(593.1-595.29) Book IV begins with a bang (or, maybe more appropriately, an invocation: "Sandhyas! Sandhyas! Sandhyas!"). It makes sense that, as the closing chapter of the Wake, this one will mirror the opening chapter and provide a sort of general postscript to go with the general introduction of the book's opening. That means that we may be in for some densely packed pages. And densely-packed could be a way to describe these first few pages.
A new day is dawning, and HCE is alerting everyone with the news: "Calling all downs to dayne. Array! Surrection! Eireweeker to the wohld bludyn world. O rally, O rally, O rally!" The light comes to all from "the reneweller of the sky" to illuminate the continuation of the human cycle of birth and death. As the narrator explains, "Kilt by kelt shell kithagain with kinagain." References to soap and washing emphasize that the dirty and old is being remade into the fresh and new.

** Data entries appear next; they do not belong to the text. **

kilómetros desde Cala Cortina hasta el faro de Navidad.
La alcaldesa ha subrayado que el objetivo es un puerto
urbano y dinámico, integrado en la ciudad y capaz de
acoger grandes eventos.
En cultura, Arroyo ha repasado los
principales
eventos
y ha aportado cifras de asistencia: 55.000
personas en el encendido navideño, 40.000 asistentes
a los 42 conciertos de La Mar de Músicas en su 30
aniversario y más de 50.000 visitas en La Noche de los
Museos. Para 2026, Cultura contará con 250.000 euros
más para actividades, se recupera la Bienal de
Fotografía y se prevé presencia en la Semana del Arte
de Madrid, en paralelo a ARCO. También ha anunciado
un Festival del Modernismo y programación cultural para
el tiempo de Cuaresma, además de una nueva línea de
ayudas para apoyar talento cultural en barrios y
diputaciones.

We soon go on a quick tour of the landscape to see those places that will be renewed by the light. "We may plesently heal Geoglyphy's twentynine ways to say goodbett an wassing seoosoon liv," the narrator says. We get a long list of things that we'll find throughout the new day, many of which McHugh notes double as Irish counties (for example, "for limericks, for waterfowls, for wagsfools, for louts, for cold airs, for late trams"). And at the conclusion of today's reading, we get a reminder that while HCE and ALP rest, "a successive generation has been in the deep deep deeps of Deepereras," ready to unseat them.